Directions for this task
Exclude the images and repeat all remaining entries exactly.

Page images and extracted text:
——

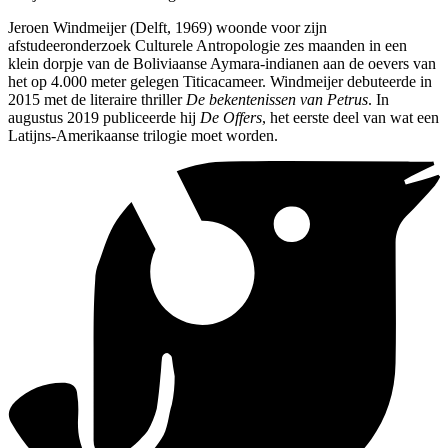
Jeroen Windmeijer (Delft, 1969) woonde voor zijn
afstudeeronderzoek Culturele Antropologie zes maanden in een
klein dorpje van de Boliviaanse Aymara-indianen aan de oevers van
het op 4.000 meter gelegen Titicacameer. Windmeijer debuteerde in
2015 met de literaire thriller
De bekentenissen van Petrus
. In
augustus 2019 publiceerde hij
De Offers
, het eerste deel van wat een
Latijns-Amerikaanse trilogie moet worden.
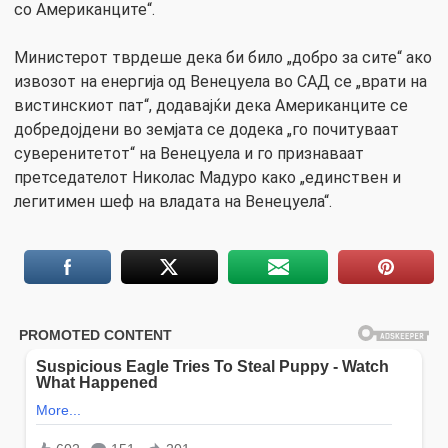
со Американците“.
Министерот тврдеше дека би било „добро за сите“ ако
извозот на енергија од Венецуела во САД се „врати на
вистинскиот пат“, додавајќи дека Американците се
добредојдени во земјата се додека „го почитуваат
суверенитетот“ на Венецуела и го признаваат
претседателот Николас Мадуро како „единствен и
легитимен шеф на владата на Венецуела“.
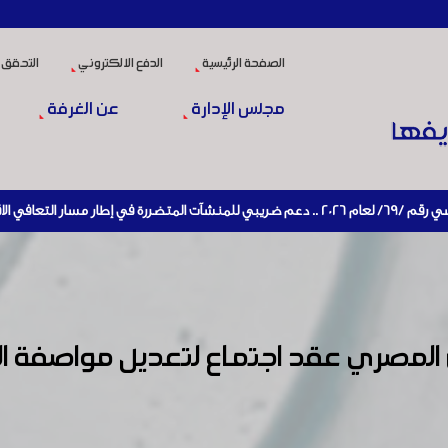
الصفحة الرئيسية
الدفع الالكتروني
التحقق 
مجلس الإدارة
عن الغرفة
تاج
ن المصري عقد اجتماع لتعديل مواصفة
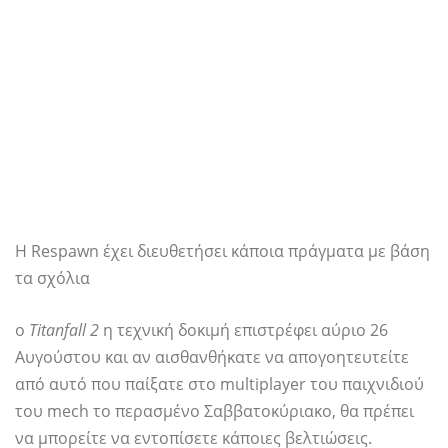
Η Respawn έχει διευθετήσει κάποια πράγματα με βάση
τα σχόλια
ο
Titanfall 2
η τεχνική δοκιμή επιστρέφει αύριο 26
Αυγούστου και αν αισθανθήκατε να απογοητευτείτε
από αυτό που παίξατε στο multiplayer του παιχνιδιού
του mech το περασμένο Σαββατοκύριακο, θα πρέπει
να μπορείτε να εντοπίσετε κάποιες βελτιώσεις.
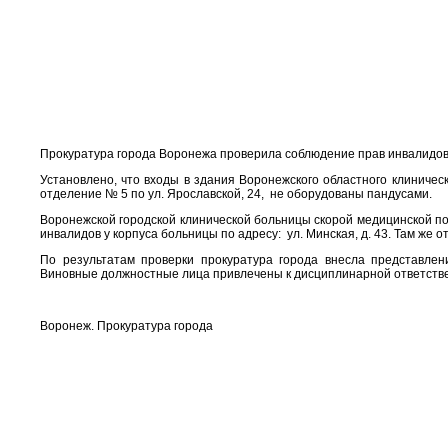
Прокуратура города Воронежа проверила соблюдение прав инвалидов 
Установлено, что входы в здания Воронежского областного клиничес
отделение № 5 по ул. Ярославской, 24, не оборудованы пандусами.
Воронежской городской клинической больницы скорой медицинской п
инвалидов у корпуса больницы по адресу: ул. Минская, д. 43. Там же 
По результатам проверки прокуратура города внесла представле
Виновные должностные лица привлечены к дисциплинарной ответстве
Воронеж. Прокуратура города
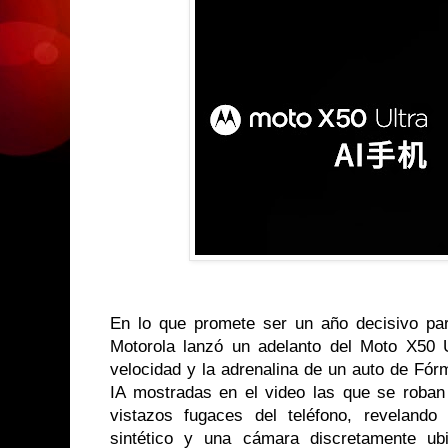
En lo que promete ser un año decisivo para l
Motorola lanzó un adelanto del Moto X50 U
velocidad y la adrenalina de un auto de Fór
IA mostradas en el video las que se roban 
vistazos fugaces del teléfono, revelando
sintético y una cámara discretamente ub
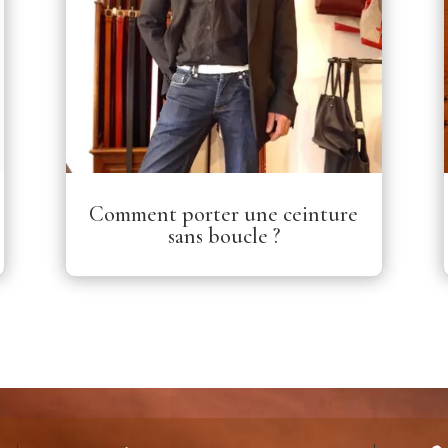
Comment porter une ceinture
sans boucle ?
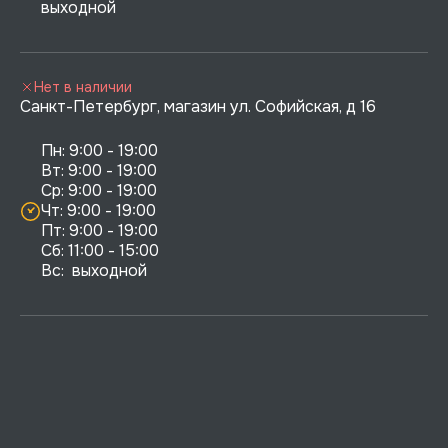
выходной
Нет в наличии
Санкт-Петербург, магазин ул. Софийская, д 16
Пн: 9:00 - 19:00

Вт: 9:00 - 19:00

Ср: 9:00 - 19:00

Чт: 9:00 - 19:00

Пт: 9:00 - 19:00

Сб: 11:00 - 15:00

Вс:  выходной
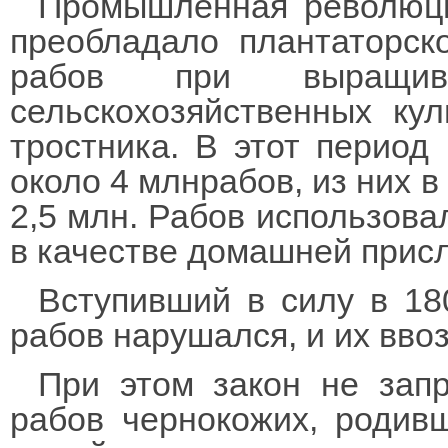
Промышленная революци
преобладало плантаторск
рабов при выращи
сельскохозяйственных кул
тростника. В этот перио
около 4 млнрабов, из них в
2,5 млн. Рабов использовал
в качестве домашней присл
Вступивший в силу в 18
рабов нарушался, и их вво
При этом закон не зап
рабов чернокожих, родив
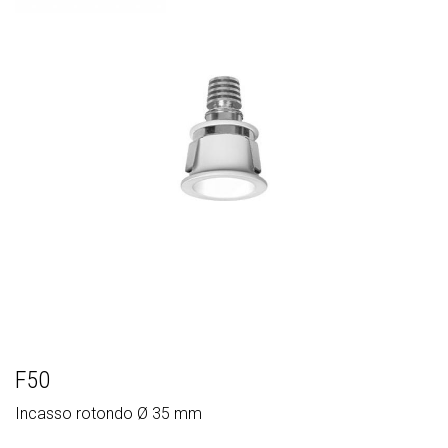
F50
Incasso rotondo Ø 35 mm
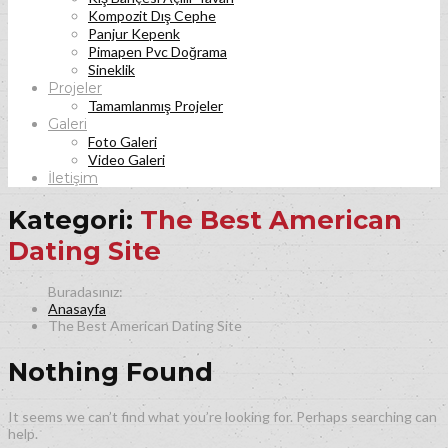
Kompozit Dış Cephe
Panjur Kepenk
Pimapen Pvc Doğrama
Sineklik
Projeler
Tamamlanmış Projeler
Galeri
Foto Galeri
Video Galeri
İletişim
Kategori:
The Best American
Dating Site
Anasayfa
The Best American Dating Site
Nothing Found
It seems we can’t find what you’re looking for. Perhaps searching can
help.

——

Response for this exercise
Jeroen Windmeijer (Delft, 1969) woonde voor zijn
afstudeeronderzoek Culturele Antropologie zes maanden in een
klein dorpje van de Boliviaanse Aymara-indianen aan de oevers van
het op 4.000 meter gelegen Titicacameer. Windmeijer debuteerde in
2015 met de literaire thriller
De bekentenissen van Petrus
. In
augustus 2019 publiceerde hij
De Offers
, het eerste deel van wat een
Latijns-Amerikaanse trilogie moet worden.
со Американците“.
Министерот тврдеше дека би било „добро за сите“ ако
извозот на енергија од Венецуела во САД се „врати на
вистинскиот пат“, додавајќи дека Американците се
добредојдени во земјата се додека „го почитуваат
суверенитетот“ на Венецуела и го признаваат
претседателот Николас Мадуро како „единствен и
легитимен шеф на владата на Венецуела“.
الصفحة الرئيسية
الدفع الالكتروني
التحقق 
مجلس الإدارة
عن الغرفة
تاج
ن المصري عقد اجتماع لتعديل مواصفة
Η Respawn έχει διευθετήσει κάποια πράγματα με βάση
τα σχόλια
ο
Titanfall 2
η τεχνική δοκιμή επιστρέφει αύριο 26
Αυγούστου και αν αισθανθήκατε να απογοητευτείτε
από αυτό που παίξατε στο multiplayer του παιχνιδιού
του mech το περασμένο Σαββατοκύριακο, θα πρέπει
να μπορείτε να εντοπίσετε κάποιες βελτιώσεις.
Прокуратура города Воронежа проверила соблюдение прав инвалидов 
Установлено, что входы в здания Воронежского областного клиничес
отделение № 5 по ул. Ярославской, 24, не оборудованы пандусами.
Воронежской городской клинической больницы скорой медицинской п
инвалидов у корпуса больницы по адресу: ул. Минская, д. 43. Там же 
По результатам проверки прокуратура города внесла представле
Виновные должностные лица привлечены к дисциплинарной ответстве
Воронеж. Прокуратура города
En lo que promete ser un año decisivo para l
Motorola lanzó un adelanto del Moto X50 U
velocidad y la adrenalina de un auto de Fór
IA mostradas en el video las que se roban 
vistazos fugaces del teléfono, revelando
sintético y una cámara discretamente ub
Comment porter une ceinture
sans boucle ?
выходной
Нет в наличии
Санкт-Петербург, магазин ул. Софийская, д 16
Пн: 9:00 - 19:00

Вт: 9:00 - 19:00

Ср: 9:00 - 19:00

Чт: 9:00 - 19:00

Пт: 9:00 - 19:00

Сб: 11:00 - 15:00

Вс:  выходной
Промышленная революци
преобладало плантаторск
рабов при выращи
сельскохозяйственных кул
тростника. В этот перио
около 4 млнрабов, из них в
2,5 млн. Рабов использовал
в качестве домашней присл
Вступивший в силу в 18
рабов нарушался, и их вво
При этом закон не зап
рабов чернокожих, родив
F50
Incasso rotondo Ø 35 mm
Kompozit Dış Cephe
Panjur Kepenk
Pimapen Pvc Doğrama
Sineklik
Projeler
Tamamlanmış Projeler
Galeri
Foto Galeri
Video Galeri
İletişim
Kategori:
The Best American
Dating Site
Anasayfa
The Best American Dating Site
Nothing Found
It seems we can’t find what you’re looking for. Perhaps searching can
help.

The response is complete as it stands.